President's New Freedom Commission on Mental Health Excerpt

Personal Health Information Systems Can Help Consumers Manage Their Own Care

The Commission found that the general public can now access a great deal of valuable health information through the Internet. Most consumers and families want up-to-date information about the symptoms and mental disorders with which they are dealing, as well as information on effective treatments and supportive services. But today, reliable information is not always available when and how people need it most, and it is not readily or universally accessible to all Americans. Consumers should have the choice and capability to obtain, store, and share their personal health information.

Systems are already available to support access to Internet assessment services and health information sources in order to build a personalized health information library. Consumers can use these systems as research tools to:

  • Evaluate the quality of care provided,
  • Participate in on-line support groups,
  • Evaluate best practices,
  • Learn about the most recent treatment breakthroughs, and
  • Determine how to best use resources they manage.

Consumers should have the choice and capability to obtain, store, and share their personal health information.

The Network of Care for Mental Health, an individualized mental health resource Web site, provides a model for how consumers can use Internet technology to find pertinent mental health information; identify available services, supports, and community resources; and keep personal records on secure computer servers. (See Figure 6-2.)

Figure 6-2. Model Program: Individualized Mental Health Resource Web Site

Program Network of Care for Mental Health
Goal To help ensure "No Wrong Door" exists for those who need mental health services.
Features The user-friendly Web site enables consumers and families to find pertinent mental health information; identify available services, supports, and community resources; and keep personal records on secure servers.

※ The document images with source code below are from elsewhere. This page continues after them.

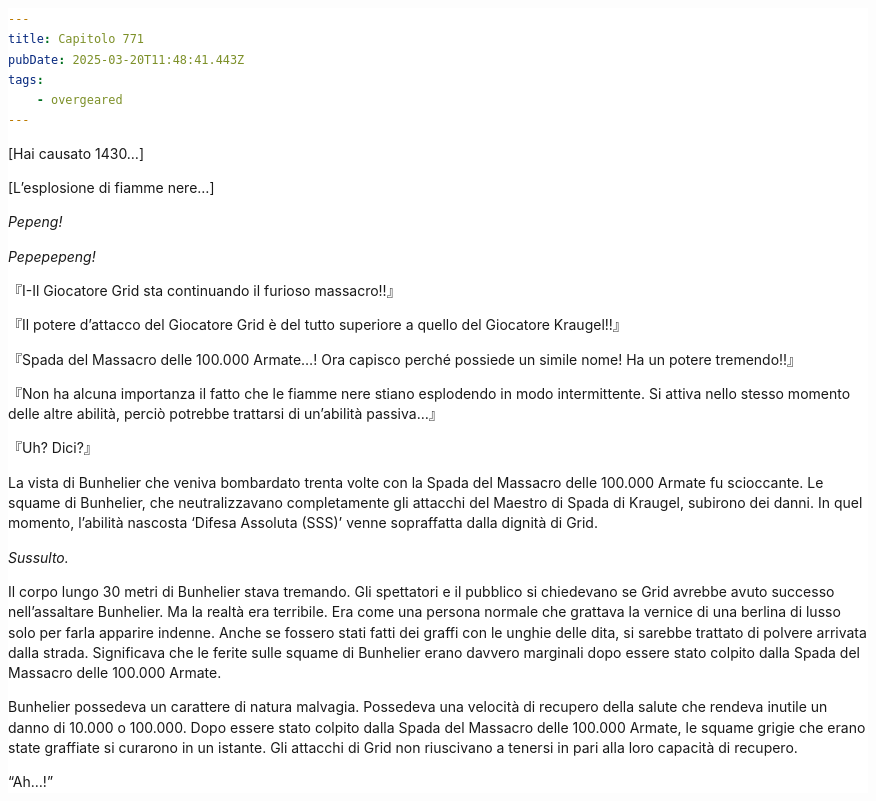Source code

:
 ```yaml
---
title: Capitolo 771
pubDate: 2025-03-20T11:48:41.443Z
tags:
    - overgeared
---
```



[Hai causato 1430…]


[L’esplosione di fiamme nere…]


<em>Pepeng!</em>


<em>Pepepepeng!</em>


『I-Il Giocatore Grid sta continuando il furioso massacro!!』


『Il potere d’attacco del Giocatore Grid è del tutto superiore a quello del Giocatore Kraugel!!』


『Spada del Massacro delle 100.000 Armate…! Ora capisco perché possiede un simile nome! Ha un potere tremendo!!』


『Non ha alcuna importanza il fatto che le fiamme nere stiano esplodendo in modo intermittente. Si attiva nello stesso momento delle altre abilità, perciò potrebbe trattarsi di un’abilità passiva…』


『Uh? Dici?』


La vista di Bunhelier che veniva bombardato trenta volte con la Spada del Massacro delle 100.000 Armate fu scioccante. Le squame di Bunhelier, che neutralizzavano completamente gli attacchi del Maestro di Spada di Kraugel, subirono dei danni. In quel momento, l’abilità nascosta ‘Difesa Assoluta (SSS)’ venne sopraffatta dalla dignità di Grid.


<em>Sussulto.</em>


Il corpo lungo 30 metri di Bunhelier stava tremando. Gli spettatori e il pubblico si chiedevano se Grid avrebbe avuto successo nell’assaltare Bunhelier. Ma la realtà era terribile. Era come una persona normale che grattava la vernice di una berlina di lusso solo per farla apparire indenne. Anche se fossero stati fatti dei graffi con le unghie delle dita, si sarebbe trattato di polvere arrivata dalla strada. Significava che le ferite sulle squame di Bunhelier erano davvero marginali dopo essere stato colpito dalla Spada del Massacro delle 100.000 Armate.


Bunhelier possedeva un carattere di natura malvagia. Possedeva una velocità di recupero della salute che rendeva inutile un danno di 10.000 o 100.000. Dopo essere stato colpito dalla Spada del Massacro delle 100.000 Armate, le squame grigie che erano state graffiate si curarono in un istante. Gli attacchi di Grid non riuscivano a tenersi in pari alla loro capacità di recupero.


“Ah…!”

Consumers and families can search the site's comprehensive Service Directory - by age group, diagnosis, program or agency name, key word, or by using the 20-category menu-for mental health treatment and supportive services provided by the county and other organizations. The site also offers up-to-date information about diagnoses, insurance, and advocacy, as well as daily news from around the world concerning mental health.
Biggest challenge Gathering and organizing an enormous amount of information while making it easily accessible to Network of Care for Mental Health Web site users represents the major challenge.
How other organizations can adopt The Network of Care Web site can be easily and cost-effectively replicated in any location because the entire infrastructure - and many of the data components; e.g., the library and national links - are identical from one region to another. Only certain county-specific data (e.g., available mental health treatment and support services) must be developed for each new site.
Sites The San Diego Network of Care for Mental Health Web site was launched April 30, 2003; another is now being developed for Los Angeles County, California.
Web site http://www.networkofcare.org

Consumers and families must be assured that their privacy and the confidentiality of their health information are well protected. If health care systems do not make substantial, front-end, ongoing investments to protect privacy, electronic health information systems are doomed to fail. Existing Federal regulations that balance privacy protections and the need for shared information within the health system, such as the Health Insurance Portability and Accountability Act (HIPAA), must be constantly re-examined to ensure that they adequately address both provider and consumer needs.

If health care systems do not make substantial, front-end, ongoing investments to protect privacy, electronic health information systems are doomed to fail.

The Commission recommends that HHS and VA lead a public-private effort to create and promote use of software for Internet access to privacy-protected, personal health information that consumers maintain and control. Consumers and families must be involved in designing, evaluating, and implementing the system that would enable them to personalize their records. The software and training should enable consumers to personalize their health information record through links to key portions of their health records, local consumer support groups, self-care trackers, advance directives, and directories of local service providers located in or near their own ZIP Codes. This personal health information system should include the following elements:

  • Electronic copies of key portions of individual health information, including records from health care providers, laboratories, and pharmacies; personal health trackers; and advance directives, care reminders, and self-entered health information;
  • Access to Internet assessment services and health information sources so that they can build a personalized health information library;
  • Interface with a wide range of services and programs, including prescription, appointment scheduling and reminders, medication refills, participation in consumer and support groups, and alerts to new research findings and projects;
  • Availability to the general public, consumers, and families; and
  • Universal design to ensure access for people with sensory perceptual and physical disabilities and availability in a broad range of multilingual formats.